Costantino della Gherardesca

Meglio regalare realismo, in mazzette di renminbi cinese

Non vogliono presepi, abbatterebbero gli abeti addobbati e asfalterebbero ogni tradizione. Sono una minoranza, ma non sono così pochi. Ogni tanto si fanno sentire, ma la loro voce resta quasi sempre inascoltata. Le loro richieste sono considerate assurde pretese o addirittura manifestazioni del demone globalista. Ma chi sono queste persone che durante le feste si aggirano per le strade delle nostre città e rivolgono sguardi carichi d’odio ai Babbi Natale che ridono ai passanti?

 

Sono forse uomini e donne che hanno a cuore il principio secolare della separazione tra Stato e Chiesa? Si tratta di esseri puri, multiculturali, che vorrebbero delle feste più inclusive verso la comunità palestinese italiana che non si sente rappresentata da un Gesù bambino bianco e biondo come un giovane Jörg Haider?

 

No, niente di tutto questo. Sono persone normalissime. Persone normalissime cui è capitata la sventura di avere un po’ di sensibilità e di buongusto.

 

Inutile nascondersi: io sono una di queste persone.
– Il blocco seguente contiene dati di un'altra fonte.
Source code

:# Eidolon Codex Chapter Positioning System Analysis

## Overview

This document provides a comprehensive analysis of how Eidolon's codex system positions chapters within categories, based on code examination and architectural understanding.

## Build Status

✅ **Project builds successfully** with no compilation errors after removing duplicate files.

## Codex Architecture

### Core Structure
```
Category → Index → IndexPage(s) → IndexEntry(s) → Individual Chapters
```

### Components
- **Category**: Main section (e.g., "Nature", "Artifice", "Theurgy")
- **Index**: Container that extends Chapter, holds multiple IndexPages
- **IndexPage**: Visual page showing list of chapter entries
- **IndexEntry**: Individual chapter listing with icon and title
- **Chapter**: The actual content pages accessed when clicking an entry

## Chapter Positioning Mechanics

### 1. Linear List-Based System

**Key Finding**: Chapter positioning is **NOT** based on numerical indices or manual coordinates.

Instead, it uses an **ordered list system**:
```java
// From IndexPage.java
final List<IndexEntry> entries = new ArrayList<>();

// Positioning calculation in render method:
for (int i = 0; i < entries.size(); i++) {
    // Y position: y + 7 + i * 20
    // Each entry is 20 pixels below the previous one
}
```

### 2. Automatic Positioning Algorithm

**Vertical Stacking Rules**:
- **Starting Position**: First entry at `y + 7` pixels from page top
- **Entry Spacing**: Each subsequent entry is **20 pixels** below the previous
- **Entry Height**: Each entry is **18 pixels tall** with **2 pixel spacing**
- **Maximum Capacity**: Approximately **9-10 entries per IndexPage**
Io, Costantino della Gherardesca, odio le tradizioni cristiane e in particolar modo il Natale. Intorno a me non voglio Gesù bambini né Gesù crocifissi, non voglio buoi né asinelli, non voglio alberi né lucine intermittenti, non voglio messe cantate e soprattutto non voglio i Presepi.

 

E no, non odio il Natale perché minaccia la laicità dello Stato. Non detesto i presepi nelle scuole perché potrebbero urtare gli studenti musulmani. No, non ci sono ragioni altisonanti alla radice di questo mio odio. Non sopporto il Natale e i suoi ninnoli perché mi deprimono. E’ un periodo dell’anno così ammosciante e ricattatorio che anche gli aspiranti suicidi si sentono costretti a rimandare i loro insani propositi fino ai primi giorni dell’anno nuovo: tutto pur di non disturbare la sfinente scansione dei pranzi in famiglia. In giorni come questi, le uniche persone a cui mi sento vicino sono le lesbiche più oltranziste e struccate di Berkeley, disgustate dal patriarcato come io lo sono dai bambini che durante le feste si manifestano nei ristoranti.

 

Cari protettori delle tradizioni, cari cavalieri delle mangiatoie, non ne potevate più di combattere contro un esercito di mondialisti atei senza volto? Allora eccomi qua, finalmente avete qualcuno contro cui puntare il dito, qualcuno da accusare. Un sicario di Soros che – spacciandosi per innocuo presentatore televisivo – vorrebbe vedere la fine delle consuetudini cristiane.

 

Intendiamoci: nessuno pretende di sradicare come se nulla fosse due millenni di cristianesimo, ma se davvero siete così devoti e rispettosi del dolore altrui, perché non mi risparmiate la visione dei vostri festeggiamenti in piazza? Perché non lasciate in pace me e i miei fragili nervi? Se vi piace così tanto il vostro Gesù bambino, andate a inginocchiarvi in una di quelle chiese di cui l’Italia è piena, ritiratevi a pregare in un monastero, oppure prendete sul serio la vostra religione e affondate il naso in un testo di san Tommaso d’Aquino.

  

“Ma perché non te ne vai tu?” potrebbe dirmi qualche simpatico esponente della maggioranza pro-presepista. E, in effetti, non è una cattiva idea. Negli ultimi anni ho sempre fatto il possibile per passare il Natale nei luoghi più scristianizzati del pianeta. Ma al ricatto del Natale, l’Agenzia delle Entrate delle vacanze, non si scappa. Recentemente un assistente di volo della Middle East Airlines (nonostante la presenza di Hezbollah nel parlamento del suo Paese d’origine) mi ha augurato “Buon Natale” mentre uscivo dal velivolo e mi dirigevo verso il luogo dei miei festeggiamenti: la clinica in provincia di Pisa dove porto mia madre a fare fisioterapia. Non potevano istruire l’assistente di volo a salutarmi con una frase più rispettosa della mia psicolabilità? Chennesò: “Sono affranta per la sua dolorosa circostanza”.

 

Basta regali, basta buoni propositi e sogni di gloria: durante le feste scambiamoci il dono del realismo. E se proprio dobbiamo regalarci un sogno, chiudiamo gli occhi e pensiamo intensamente a un futuro globalizzato, spoglio da ogni tradizione, dove l’unico Dio sarà il denaro. Possibilmente, e me lo auguro con tutto il cuore, il renminbi cinese.